SANTA FE - The New Mexico Legislature finally is beginning to act like its old self. The House passed a budget bill on a 35-34 vote, two weeks after its planned mid-session action.
The bill contained the extra revenue from a $45 million cap on film industry rebates negotiated the weekend before between House Speaker Ben Lujan and Republican leaders.
The film rebate cap was seen as a loss for Speaker Lujan but it still wasn't enough to get Republican votes for the budget bill. The Democratic hope is that it will be enough to get Gov. Susana Martinez's signature on the budget.
The votes on the budget and film rebate cap were accompanied by hours of rancorous debate. At one point, House Republican whip Don Bratton of Hobbs called a fellow House member a liar for noting that the oil and gas industry receives bigger tax breaks than the film industry,
Much of the acrimony centered around comparison of tax breaks and which industries are using scare tactics to keep their good deals. The truth is that all sides of every tax break issue use scare tactics - usually either the threat to move to another state or to go out of business.
Movies and TV are highly mobile operations. They have been known to pick up band move to another state during a shoot if they get a sweeter deal elsewhere. The oil industry isn't as mobile. It has to drill where the oil is.
Legislative efforts to prevent national corporations from declaring New Mexico profits in states with lower corporate tax also have been met with threats to move. But it is unlikely a Wal-Mart is going to miss out on a good market just because of a slightly higher tax. It has stores in every state.
Plenty of animosity also came to the fore over the effort to take drivers licenses away from illegal aliens. The subject is a top priority of Gov. Martinez but the bill was killed on a tabling motion in a House Committee.
Rep. Andy Nunez, who became an independent at the beginning of this session, was successful in convincing the House to pull the bill out of committee and onto the floor for debate. The process is known as "blasting" a bill out of committee.

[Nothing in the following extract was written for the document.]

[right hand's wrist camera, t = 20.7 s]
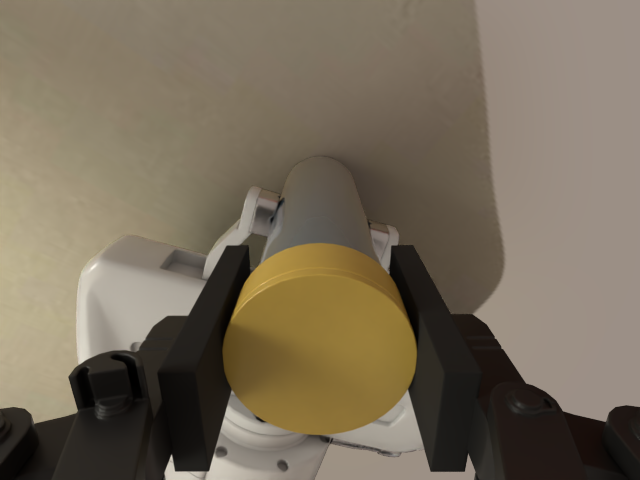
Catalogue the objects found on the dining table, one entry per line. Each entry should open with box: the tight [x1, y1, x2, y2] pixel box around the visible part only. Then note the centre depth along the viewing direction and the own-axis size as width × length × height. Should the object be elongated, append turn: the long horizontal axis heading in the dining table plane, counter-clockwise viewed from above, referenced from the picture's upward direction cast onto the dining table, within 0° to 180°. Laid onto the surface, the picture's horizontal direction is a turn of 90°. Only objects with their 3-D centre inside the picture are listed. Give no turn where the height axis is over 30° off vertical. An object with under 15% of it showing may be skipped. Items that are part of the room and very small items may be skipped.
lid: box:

It is attempted once or twice almost every session but seldom is successful because it usually is a move by the minority party and the vote almost always is along party lines. So why waste time trying? Usually it is a case of wanting to get everyone on record concerning a controversial issue that might come in handy during the next election
Taking drivers' licenses from illegal aliens has been the number one issue for Gov. Martinez this session. She has paid for radio ads and automated phone calls during the session on the issue. Getting Democrats on record in marginal districts can be good campaign fodder.
Nunez, who was elected as a Democrat, was accused by Democrats of following orders from our Republican governor. Nunez insisted it was his own idea.
"Dangerous" is a term that has been thrown around by both sides on the drivers' license issue. Democrats warned House members that blasting a bill out of committee sets a dangerous precedent by weakening the status of committees.
Gov. Martinez claims aliens with driver's licenses are dangerous. Rep. Eleanor Chavez, of Albuquerque, counters that Gov. Martinez is dangerous. It's just another example of the hyperbole floating around this session.
At this point, it appears the heat will be on for the remainder of the session. The controversial bills now are in the Senate, which until this year had been the more conservative and volatile of the two houses. Now, with the turmoil in the House, it appears the Senate may seem more liberal and stable.